Infine,segnaliamo la storia di una giovane vittima, che ha assunto nel tempo, un grande valore simbolico della sofferenza, della persecuzione e del genocidio: Frediano Sessi, «Il mio nome è Anne Frank» (Einaudi). È un libro, spero, destinato agli studenti per l'attualità della lezione di Anna. L'autore racconta la vicenda di questa ragazzina; ne ricostruisce la vita quotidiana durante la clandestinità, il viaggio verso il lager di Auschwitz e gli ultimi giorni nel campo di Bergen-Belsen. Freddi, da anni uno studioso impegnato nel campo dei diritti umani, ha curato il «Diario» di Anne. In questo ritratto mette particolarmente in luce gli aspetti umani della giovane scrittrice e ne rivela la sua vocazione, che è appunto quella di scrivere. Del resto aveva già cominciato raccontando in modo crudo, diretto, l'orrore della persecuzione antisemita.

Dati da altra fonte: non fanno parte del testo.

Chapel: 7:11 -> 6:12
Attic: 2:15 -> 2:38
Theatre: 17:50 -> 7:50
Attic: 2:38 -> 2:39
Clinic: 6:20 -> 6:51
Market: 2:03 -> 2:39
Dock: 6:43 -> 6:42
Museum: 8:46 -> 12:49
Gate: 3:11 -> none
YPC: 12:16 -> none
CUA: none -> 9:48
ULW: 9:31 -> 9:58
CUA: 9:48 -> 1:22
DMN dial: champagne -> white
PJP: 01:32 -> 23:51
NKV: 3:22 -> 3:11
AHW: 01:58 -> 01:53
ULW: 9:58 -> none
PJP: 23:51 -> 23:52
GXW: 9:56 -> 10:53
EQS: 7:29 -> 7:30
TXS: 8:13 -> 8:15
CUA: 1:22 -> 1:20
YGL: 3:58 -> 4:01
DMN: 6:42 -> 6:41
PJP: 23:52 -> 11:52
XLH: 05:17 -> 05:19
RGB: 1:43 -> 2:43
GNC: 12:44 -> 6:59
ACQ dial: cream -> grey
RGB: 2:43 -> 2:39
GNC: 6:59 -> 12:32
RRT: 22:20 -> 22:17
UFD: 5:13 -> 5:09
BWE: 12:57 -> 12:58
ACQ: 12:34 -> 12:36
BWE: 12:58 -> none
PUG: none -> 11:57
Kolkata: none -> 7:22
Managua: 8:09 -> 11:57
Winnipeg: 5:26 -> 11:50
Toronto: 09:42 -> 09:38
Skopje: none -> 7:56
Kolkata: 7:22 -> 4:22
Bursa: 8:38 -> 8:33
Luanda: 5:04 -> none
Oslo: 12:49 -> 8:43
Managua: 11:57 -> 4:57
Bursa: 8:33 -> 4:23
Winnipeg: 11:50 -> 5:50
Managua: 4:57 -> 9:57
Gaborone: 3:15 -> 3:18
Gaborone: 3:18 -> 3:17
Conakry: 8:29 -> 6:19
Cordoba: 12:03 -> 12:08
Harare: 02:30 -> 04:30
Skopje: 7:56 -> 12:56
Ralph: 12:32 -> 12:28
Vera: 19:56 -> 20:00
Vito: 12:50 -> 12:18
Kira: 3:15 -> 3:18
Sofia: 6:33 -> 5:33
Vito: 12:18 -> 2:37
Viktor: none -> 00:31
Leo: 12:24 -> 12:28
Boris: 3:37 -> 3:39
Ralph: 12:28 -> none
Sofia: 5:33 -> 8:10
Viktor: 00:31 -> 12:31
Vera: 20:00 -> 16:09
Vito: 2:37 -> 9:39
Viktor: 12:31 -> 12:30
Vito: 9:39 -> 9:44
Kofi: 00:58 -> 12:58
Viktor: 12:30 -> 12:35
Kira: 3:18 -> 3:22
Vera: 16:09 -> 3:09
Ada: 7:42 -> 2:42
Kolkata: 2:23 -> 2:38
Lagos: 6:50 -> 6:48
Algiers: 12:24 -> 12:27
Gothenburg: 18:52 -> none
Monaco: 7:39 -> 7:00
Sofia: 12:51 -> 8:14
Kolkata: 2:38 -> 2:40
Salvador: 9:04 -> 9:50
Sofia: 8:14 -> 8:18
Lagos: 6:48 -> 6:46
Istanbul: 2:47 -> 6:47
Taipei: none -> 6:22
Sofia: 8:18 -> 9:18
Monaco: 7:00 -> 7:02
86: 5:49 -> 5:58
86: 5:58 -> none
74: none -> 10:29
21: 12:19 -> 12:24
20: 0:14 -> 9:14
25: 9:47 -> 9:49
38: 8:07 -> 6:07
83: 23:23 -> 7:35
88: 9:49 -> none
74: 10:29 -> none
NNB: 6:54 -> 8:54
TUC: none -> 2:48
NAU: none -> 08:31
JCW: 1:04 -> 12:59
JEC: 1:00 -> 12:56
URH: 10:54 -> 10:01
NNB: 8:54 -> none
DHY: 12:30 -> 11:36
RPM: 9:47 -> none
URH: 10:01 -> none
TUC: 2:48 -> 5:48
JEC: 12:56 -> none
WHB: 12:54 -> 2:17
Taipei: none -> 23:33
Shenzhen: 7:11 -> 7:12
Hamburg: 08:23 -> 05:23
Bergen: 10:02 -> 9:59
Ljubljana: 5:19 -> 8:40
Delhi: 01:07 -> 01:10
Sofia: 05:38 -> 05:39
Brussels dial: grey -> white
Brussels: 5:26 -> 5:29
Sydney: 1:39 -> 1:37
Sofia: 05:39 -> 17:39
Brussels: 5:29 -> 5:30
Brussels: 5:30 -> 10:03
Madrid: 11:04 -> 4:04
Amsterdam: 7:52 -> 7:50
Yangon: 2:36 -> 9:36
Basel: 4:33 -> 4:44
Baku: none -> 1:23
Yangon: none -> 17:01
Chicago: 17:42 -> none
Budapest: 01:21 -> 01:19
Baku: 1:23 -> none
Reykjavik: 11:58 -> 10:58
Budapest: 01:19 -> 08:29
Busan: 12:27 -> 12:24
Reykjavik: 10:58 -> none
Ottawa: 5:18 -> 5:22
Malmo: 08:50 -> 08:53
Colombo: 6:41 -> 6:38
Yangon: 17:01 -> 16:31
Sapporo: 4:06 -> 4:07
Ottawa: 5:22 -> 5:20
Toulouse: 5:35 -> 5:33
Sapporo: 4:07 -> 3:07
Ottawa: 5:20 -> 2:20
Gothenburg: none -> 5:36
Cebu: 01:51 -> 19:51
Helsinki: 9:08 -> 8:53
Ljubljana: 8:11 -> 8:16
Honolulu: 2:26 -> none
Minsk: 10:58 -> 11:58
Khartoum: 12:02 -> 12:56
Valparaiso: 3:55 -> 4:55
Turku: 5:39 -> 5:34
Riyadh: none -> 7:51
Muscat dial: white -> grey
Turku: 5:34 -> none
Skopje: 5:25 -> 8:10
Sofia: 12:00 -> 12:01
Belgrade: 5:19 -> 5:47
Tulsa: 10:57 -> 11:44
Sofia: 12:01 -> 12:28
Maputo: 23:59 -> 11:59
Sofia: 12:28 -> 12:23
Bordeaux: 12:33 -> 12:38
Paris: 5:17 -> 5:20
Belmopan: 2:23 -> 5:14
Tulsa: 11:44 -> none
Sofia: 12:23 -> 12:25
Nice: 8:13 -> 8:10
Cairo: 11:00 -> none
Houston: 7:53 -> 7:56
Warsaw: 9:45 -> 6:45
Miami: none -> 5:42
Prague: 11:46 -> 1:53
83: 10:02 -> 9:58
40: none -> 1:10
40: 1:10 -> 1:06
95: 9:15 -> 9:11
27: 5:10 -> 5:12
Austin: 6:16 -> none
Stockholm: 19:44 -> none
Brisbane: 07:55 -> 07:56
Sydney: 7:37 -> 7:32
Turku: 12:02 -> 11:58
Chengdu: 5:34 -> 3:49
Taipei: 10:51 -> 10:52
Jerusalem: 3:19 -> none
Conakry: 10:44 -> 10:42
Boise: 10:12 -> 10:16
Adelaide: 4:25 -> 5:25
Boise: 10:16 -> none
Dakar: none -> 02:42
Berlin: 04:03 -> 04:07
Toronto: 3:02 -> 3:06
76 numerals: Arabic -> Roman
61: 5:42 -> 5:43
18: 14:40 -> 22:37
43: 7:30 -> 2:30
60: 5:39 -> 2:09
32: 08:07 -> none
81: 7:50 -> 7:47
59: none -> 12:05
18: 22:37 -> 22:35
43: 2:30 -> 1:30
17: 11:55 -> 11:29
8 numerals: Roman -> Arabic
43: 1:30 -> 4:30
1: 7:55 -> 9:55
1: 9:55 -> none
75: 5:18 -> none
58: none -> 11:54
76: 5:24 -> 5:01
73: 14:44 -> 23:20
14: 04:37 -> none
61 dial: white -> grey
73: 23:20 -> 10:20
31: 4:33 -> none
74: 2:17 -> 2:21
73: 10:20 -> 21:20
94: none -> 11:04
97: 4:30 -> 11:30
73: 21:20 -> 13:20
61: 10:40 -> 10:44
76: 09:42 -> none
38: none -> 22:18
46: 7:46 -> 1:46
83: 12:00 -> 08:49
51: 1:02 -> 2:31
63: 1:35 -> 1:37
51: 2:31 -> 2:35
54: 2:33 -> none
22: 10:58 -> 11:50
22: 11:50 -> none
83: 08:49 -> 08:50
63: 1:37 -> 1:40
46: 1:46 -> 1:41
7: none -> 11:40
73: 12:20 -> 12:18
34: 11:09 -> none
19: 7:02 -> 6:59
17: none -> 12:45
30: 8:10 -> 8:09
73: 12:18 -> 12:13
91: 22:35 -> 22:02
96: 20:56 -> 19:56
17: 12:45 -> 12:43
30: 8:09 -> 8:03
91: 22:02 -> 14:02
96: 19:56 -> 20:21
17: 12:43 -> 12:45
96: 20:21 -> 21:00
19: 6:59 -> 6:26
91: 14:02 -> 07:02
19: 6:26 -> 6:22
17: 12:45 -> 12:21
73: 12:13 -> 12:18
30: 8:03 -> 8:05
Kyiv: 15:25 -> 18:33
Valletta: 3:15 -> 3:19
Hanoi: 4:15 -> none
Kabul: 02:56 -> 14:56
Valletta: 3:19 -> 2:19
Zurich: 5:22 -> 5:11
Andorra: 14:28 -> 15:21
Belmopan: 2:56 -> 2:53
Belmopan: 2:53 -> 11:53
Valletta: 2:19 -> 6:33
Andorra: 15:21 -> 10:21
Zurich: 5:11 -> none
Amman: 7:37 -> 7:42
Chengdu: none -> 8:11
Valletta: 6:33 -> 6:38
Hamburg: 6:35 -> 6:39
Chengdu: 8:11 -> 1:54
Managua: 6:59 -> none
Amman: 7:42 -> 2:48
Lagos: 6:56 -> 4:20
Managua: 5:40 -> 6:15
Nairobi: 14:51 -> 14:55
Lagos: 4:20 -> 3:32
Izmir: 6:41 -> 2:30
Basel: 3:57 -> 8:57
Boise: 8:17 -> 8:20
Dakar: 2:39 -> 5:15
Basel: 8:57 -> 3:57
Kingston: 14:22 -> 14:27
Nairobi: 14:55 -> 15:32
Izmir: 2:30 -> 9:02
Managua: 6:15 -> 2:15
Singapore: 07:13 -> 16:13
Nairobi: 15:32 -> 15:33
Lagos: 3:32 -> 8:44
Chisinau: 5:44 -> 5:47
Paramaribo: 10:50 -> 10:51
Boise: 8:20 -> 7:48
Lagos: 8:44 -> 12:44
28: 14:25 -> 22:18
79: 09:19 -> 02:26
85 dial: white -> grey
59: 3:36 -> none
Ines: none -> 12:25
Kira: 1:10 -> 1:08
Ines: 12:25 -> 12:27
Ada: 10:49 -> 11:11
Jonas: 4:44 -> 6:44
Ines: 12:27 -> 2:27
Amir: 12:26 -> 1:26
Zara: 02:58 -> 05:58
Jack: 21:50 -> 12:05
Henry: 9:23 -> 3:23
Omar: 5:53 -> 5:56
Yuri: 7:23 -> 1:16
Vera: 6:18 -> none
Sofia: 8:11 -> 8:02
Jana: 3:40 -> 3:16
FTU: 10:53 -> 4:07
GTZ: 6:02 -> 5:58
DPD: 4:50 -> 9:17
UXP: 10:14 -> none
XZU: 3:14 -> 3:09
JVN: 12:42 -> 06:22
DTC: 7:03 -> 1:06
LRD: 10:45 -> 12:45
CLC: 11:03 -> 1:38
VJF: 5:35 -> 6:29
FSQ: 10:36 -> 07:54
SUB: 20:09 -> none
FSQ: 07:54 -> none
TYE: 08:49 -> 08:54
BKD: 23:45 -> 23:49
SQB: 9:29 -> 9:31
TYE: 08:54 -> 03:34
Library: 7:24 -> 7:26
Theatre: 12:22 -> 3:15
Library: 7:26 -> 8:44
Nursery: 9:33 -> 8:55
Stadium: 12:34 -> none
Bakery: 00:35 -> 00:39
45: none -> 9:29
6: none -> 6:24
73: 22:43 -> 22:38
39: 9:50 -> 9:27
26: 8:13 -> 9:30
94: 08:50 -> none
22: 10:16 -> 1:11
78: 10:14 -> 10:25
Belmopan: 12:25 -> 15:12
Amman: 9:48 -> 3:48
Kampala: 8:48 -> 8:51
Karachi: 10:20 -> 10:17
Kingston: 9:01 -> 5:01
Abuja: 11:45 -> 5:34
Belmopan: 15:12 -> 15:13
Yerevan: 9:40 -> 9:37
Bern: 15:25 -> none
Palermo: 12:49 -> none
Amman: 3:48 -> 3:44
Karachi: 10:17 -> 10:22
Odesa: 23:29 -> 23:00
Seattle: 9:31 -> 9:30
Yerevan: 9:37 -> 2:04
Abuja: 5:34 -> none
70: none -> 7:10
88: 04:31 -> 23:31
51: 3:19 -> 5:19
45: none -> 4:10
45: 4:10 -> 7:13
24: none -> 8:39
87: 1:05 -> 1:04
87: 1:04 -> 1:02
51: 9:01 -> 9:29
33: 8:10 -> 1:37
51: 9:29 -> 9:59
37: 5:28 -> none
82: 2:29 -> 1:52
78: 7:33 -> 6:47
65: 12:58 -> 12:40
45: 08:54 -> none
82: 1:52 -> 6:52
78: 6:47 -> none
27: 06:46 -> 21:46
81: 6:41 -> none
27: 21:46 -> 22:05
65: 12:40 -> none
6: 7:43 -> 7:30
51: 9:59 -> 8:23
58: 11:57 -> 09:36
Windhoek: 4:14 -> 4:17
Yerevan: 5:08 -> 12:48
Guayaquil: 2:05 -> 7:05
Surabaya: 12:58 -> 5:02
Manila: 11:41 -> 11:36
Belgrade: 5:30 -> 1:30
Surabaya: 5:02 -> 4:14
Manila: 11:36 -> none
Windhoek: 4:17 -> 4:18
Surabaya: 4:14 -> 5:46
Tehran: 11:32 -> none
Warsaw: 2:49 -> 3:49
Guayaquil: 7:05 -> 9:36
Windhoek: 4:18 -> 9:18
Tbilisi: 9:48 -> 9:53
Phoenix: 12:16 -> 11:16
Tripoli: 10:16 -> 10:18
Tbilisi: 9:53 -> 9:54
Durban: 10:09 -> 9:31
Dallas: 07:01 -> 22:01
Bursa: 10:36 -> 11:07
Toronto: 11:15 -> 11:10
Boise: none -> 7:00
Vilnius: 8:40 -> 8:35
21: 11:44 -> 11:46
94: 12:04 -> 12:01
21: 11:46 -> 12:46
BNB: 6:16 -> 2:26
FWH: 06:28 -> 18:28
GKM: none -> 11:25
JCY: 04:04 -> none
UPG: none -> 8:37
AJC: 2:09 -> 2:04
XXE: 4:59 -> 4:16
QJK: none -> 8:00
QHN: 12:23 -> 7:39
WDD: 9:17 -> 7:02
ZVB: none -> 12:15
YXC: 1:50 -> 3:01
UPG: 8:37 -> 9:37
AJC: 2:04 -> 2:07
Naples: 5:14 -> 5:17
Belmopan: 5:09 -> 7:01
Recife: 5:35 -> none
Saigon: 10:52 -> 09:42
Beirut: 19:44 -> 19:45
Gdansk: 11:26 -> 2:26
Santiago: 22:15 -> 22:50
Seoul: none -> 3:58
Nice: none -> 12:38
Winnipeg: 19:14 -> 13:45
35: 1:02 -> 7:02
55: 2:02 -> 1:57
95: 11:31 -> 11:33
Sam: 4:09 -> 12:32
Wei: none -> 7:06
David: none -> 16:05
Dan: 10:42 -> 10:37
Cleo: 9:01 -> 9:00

Ancora una rapida segnalazione: «Le crisi umanitarie dimenticate dai media 2009» (Marsilio). Si tratta di un rapporto dei Medici senza frontiere, con una ricerca dell'Osservatorio di Pavia e i commenti di un gruppo di esperti sui media. Da questa provocatoria top ten i tg non ne escono bene. Viene confermato che i media trascurano o ignorano le gravi crisi umanitarie. Non ne siamo, ovviamente, contenti ma, purtroppo questi dati non ci sorprendono. Per niente.